So 55% max, daily charging and just keeping it off 0% is better?
There is no harm in running it down unless you run it down until the car turns off and leave it there for long periods. There is also no harm in charging higher as long as you’re not leaving it there for long periods.

Exactly what you should charge to daily heavily depends on your own usage needs and comfort level. But generally the lower the SoC is when the car is sitting the better, with the biggest benefit if you can keep the average daily charge under 55%. That doesn’t necessarily mean do not charge above 55% daily.

For example if you had a long commute that uses 20% of your battery each way, you could charge up to 70-75% right before you leave. That way you arrive at work with 50-55% where it sits for 8 hours. Then you drive back home where it sits at 20-25% for 8-10 hours before being charged again to 70-75% right before you leave the next day. The car spends vast majority of the day below 55%.

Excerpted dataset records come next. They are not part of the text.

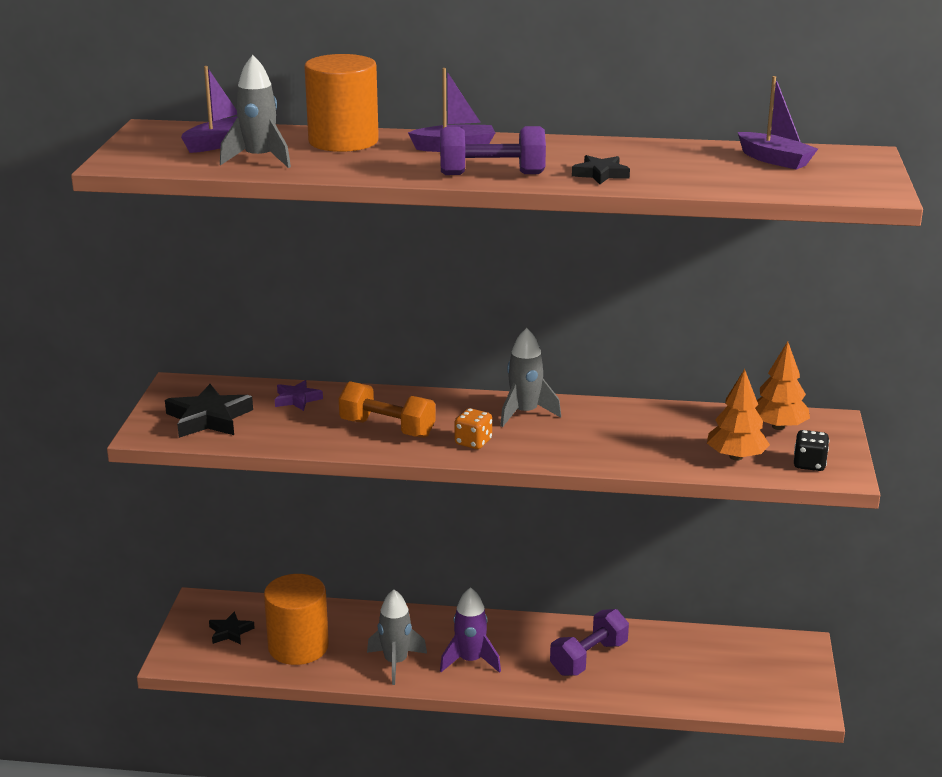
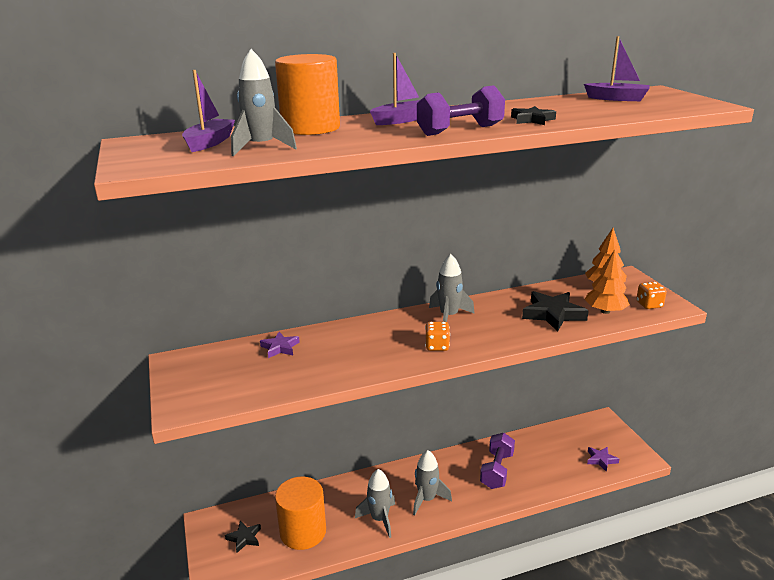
camera: 25 degrees left, 0 degrees up
(208, 418) = (222, 381): black star -> black star (553, 314)
(387, 428) = (368, 352): orange dumbbell -> none
(470, 661) = (427, 499): purple rocket -> grey rocket
(747, 691) = (601, 460): none -> purple star
(809, 464) = (649, 305): black dice -> orange dice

Contrast this to someone that charges to 80% daily because it was “recommended” but only uses 5-10% a day and immediately charges back to 80% when getting home. The car spends most of its life at 70-80% and will likely have a more degraded battery over time compared to the previous example.

Personally, a 50% charge limit works more than enough for me and would even last me 2-3 days if I forgot to charge, but like I said your YMMV.

First and foremost charge to what lets you comfortably use the car without inconvenience or anxiety. If it happens to be 50% then that’s great. If it needs to be 80% then that’s fine too. But take into consideration your usage pattern and lower the limit if possible if you want to maximize battery health.